What needs to be done.
Answer these questions from the passage below about rescuing Jews from Kozienice:
1. How far did she travel on foot before taking the train?
2. At which train station was she nearly discovered?
3. In what city did she have a place for the people she rescued?

Exercise passage.
=== Begin Enclosure ===

This was a few weeks before the liquidation of Kozienice. With self–sacrifice, she began to save whomever she could, and as speedily as possible, because time was short. She already knew what evacuation means, and to where the Jews would be taken. In Warsaw she had connections with the Jewish Underground, which already knew of the Final Solution for Polish Jewry. She provided false documents for both women and men. In this way she would each time bring someone to Warsaw, where she had a place for them in her home. On dark nights she would skirt through field and forest, bringing a man, a woman or a child to the nearest train station. For 20 kilometers she would travel on foot, and from there she would go by train to Warsaw.

She would be afraid to take the train in Kozienice, and in order to avoid having people inform on her, she would go by foot to the nearest train station. Once when she was bringing a six year old boy who today lives in Israel, and already has his own children, she was nearly discovered at the train station in Demblin. Fortunately she was able to convince the gendarmes. The train arrived, and she was able to save herself from them. In this way, during several weeks, day and night, she was able, by not wasting a moment, to rescue from the murderous hands, tens of Jews and bring them to Warsaw.

 

What More Can Be Done?

=== End Enclosure ===

Data.
=== Begin Enclosure ===

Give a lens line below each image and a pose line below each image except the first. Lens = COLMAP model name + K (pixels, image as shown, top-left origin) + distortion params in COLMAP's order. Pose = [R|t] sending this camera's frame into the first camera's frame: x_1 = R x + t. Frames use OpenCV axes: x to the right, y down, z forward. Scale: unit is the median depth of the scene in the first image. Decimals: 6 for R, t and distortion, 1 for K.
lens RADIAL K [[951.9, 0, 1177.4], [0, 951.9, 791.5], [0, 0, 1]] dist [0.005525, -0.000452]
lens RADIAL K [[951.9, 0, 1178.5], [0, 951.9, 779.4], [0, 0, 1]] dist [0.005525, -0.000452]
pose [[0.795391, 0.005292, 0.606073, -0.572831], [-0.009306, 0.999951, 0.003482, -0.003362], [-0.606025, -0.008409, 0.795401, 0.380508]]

=== End Enclosure ===

Reply to the task.
1. 20 kilometers.
2. Demblin.
3. Warsaw.